:: To do ::
Take the line containing "Enumerate all labels, markers" as the first and the last line of the records below as the end, and please set down only what lies between them exactly, both ends included.
Recorded data: Begin
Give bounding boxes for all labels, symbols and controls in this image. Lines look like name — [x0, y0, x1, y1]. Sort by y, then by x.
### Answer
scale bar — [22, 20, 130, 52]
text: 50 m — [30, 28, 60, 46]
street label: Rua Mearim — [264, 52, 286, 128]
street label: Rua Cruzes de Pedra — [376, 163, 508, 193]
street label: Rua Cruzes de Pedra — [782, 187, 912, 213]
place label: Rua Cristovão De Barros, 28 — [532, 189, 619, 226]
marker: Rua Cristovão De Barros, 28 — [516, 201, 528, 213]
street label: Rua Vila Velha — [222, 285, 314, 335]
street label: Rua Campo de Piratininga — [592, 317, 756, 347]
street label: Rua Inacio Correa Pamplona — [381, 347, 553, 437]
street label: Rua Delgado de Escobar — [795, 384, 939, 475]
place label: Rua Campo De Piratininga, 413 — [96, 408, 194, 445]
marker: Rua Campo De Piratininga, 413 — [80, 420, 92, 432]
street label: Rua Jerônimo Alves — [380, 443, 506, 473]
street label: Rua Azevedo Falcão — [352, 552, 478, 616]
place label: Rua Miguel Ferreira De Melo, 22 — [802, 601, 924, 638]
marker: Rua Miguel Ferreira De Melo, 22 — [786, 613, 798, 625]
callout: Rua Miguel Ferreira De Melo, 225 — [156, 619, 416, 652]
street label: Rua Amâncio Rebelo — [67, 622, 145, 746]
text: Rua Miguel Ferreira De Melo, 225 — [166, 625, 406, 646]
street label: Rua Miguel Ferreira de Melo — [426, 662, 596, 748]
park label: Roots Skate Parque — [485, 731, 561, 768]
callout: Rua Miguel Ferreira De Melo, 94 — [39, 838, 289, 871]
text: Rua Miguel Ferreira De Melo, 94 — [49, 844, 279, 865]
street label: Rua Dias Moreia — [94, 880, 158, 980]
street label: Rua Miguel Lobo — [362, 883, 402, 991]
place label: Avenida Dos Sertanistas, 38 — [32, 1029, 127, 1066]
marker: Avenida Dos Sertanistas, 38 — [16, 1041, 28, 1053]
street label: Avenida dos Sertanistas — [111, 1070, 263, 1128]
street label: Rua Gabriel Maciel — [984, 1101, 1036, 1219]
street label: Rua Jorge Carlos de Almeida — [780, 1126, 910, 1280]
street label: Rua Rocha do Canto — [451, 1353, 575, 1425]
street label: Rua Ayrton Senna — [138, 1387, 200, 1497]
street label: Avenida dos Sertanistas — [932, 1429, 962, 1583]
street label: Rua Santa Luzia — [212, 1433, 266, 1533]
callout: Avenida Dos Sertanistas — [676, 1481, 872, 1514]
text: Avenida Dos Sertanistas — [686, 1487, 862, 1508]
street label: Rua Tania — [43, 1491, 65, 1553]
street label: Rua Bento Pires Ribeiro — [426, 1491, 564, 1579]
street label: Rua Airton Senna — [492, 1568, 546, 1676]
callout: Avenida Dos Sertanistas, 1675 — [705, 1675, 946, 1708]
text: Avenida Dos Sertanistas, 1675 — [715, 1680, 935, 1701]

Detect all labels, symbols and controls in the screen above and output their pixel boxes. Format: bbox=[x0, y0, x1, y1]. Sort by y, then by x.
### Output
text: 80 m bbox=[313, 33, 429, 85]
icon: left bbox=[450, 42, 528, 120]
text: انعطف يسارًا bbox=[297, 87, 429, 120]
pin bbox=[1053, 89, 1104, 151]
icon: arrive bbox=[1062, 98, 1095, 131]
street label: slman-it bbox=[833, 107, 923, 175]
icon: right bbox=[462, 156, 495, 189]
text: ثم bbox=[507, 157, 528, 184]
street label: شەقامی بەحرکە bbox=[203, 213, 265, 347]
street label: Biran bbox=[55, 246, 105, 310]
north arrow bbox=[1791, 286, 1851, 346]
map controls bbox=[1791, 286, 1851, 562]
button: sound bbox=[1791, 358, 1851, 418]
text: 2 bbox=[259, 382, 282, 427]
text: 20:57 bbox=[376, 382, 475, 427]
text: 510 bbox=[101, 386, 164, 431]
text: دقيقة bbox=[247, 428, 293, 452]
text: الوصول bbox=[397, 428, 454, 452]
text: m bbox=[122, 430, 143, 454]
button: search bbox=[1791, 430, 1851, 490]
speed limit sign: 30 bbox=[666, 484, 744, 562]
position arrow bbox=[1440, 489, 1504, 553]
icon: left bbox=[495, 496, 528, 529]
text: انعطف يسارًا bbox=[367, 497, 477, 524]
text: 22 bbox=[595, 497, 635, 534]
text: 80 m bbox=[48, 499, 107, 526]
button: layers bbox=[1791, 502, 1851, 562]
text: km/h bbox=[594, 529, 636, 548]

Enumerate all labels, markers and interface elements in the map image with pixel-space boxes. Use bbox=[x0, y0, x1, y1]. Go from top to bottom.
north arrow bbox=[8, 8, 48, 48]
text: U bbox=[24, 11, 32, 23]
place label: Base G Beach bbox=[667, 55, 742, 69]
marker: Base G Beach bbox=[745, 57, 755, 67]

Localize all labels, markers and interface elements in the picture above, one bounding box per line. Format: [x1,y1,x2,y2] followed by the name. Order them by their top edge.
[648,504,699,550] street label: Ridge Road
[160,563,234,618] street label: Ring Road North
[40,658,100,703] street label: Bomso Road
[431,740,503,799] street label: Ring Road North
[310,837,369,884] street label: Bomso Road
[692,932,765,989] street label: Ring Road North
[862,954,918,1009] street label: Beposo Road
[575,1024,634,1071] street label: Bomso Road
Recorded data: End
:: Written reply ::
Enumerate all labels, markers and interface elements in the map image with pixel-space boxes. Use bbox=[x0, y0, x1, y1]. Go from top to bottom.
north arrow bbox=[8, 8, 48, 48]
text: U bbox=[24, 11, 32, 23]
place label: Base G Beach bbox=[667, 55, 742, 69]
marker: Base G Beach bbox=[745, 57, 755, 67]

Localize all labels, markers and interface elements in the picture above, one bounding box per line. Format: [x1,y1,x2,y2] followed by the name. Order them by their top edge.
[648,504,699,550] street label: Ridge Road
[160,563,234,618] street label: Ring Road North
[40,658,100,703] street label: Bomso Road
[431,740,503,799] street label: Ring Road North
[310,837,369,884] street label: Bomso Road
[692,932,765,989] street label: Ring Road North
[862,954,918,1009] street label: Beposo Road
[575,1024,634,1071] street label: Bomso Road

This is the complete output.